(Document section)

[BEGIN]

Ascension Day 13.5.10
Tonight, a philosophy lesson. Concerning the ideas of a certain Austrian philosopher called Ludwig Wittgenstein, who died in 1951
The reason is because Wittgenstein’s ideas really help us understand the Ascension better.
Wittgenstein was a philosopher of language, and he coined the term ‘language games’ to describe the way we use language in different contexts. Now it’s a straightforward idea, the easiest way to get the hang of it is to think about the words we use in different sports. If you think of tennis, golf, bowls, cricket, rugby –each sport has its own vocabulary doesn’t it, and you need to understand that vocabulary to understand what is going on in the sport. More than that, you often find that a certain word is used with a particular meaning in a sport but with quite another meaning elsewhere. Take cricket as an example, – a sport I know little about but it has some nice terms. My favourite is a ‘duck’. Not a thing that quacks, at all. Being out for a duck is a term that would make no sense to you unless you understood what it means within the game of cricket. Equally you can score runs without running at all. And there are mysterious things called silly point, and silly mid on and, obviously, silly mid off. Where silly isn’t quite the word it otherwise is. And so on. Well, you get the idea.
Wittgenstein pointed out that actually all the time we are using language within a particular game, that is we know what our language means within the context where we are using it, and on the whole we understand how meaning changes in different contexts. But we do get confused, and if you overheard a snippet of conversation and didn’t realise it was cricket talk you might get the wrong end of the stick. Or if you read a poem and thought it was a historical text, again you would be misunderstanding it. Another way of looking at is this: did you know that the Chinese and the Japanese and I think Korean as well, use the same characters, but give them different meanings?
So how does this help with understanding the Ascension? It relates to all religious language, which is a different language game to any other, but I think this approach is particularly illuminating when we think about the Ascension.

[END]

(Stated exercise)
Carry on the sermon about Wittgenstein's language games and the Ascension from the point where it stops. The listing that follows plays no part in the work here.

(Given information)

[BEGIN]

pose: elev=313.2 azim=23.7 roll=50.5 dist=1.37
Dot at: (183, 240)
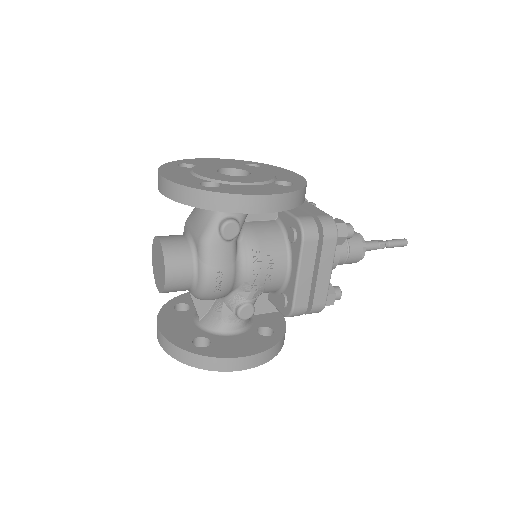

[END]

(The reply)
What happens at the Ascension? Jesus goes up to heaven. Sounds a simple sentence, not complex at all. Easy language, we all understand the words. So what does it mean?
Jesus goes up to heaven – OK, he goes. Goes indicates a departure, leaving. So does that mean he has left? He is not here? He is absent? How can it mean that? Here we are, the body of Christ in this place, as Paul says. Jesus said I am the vine, you are the branches. Those two are connected, right? Paul told us we are in Christ as he is in us. And here at the Eucharist we are about to celebrate the presence, the Real Presence of Christ in the bread and the wine. Huh. Not absent at all.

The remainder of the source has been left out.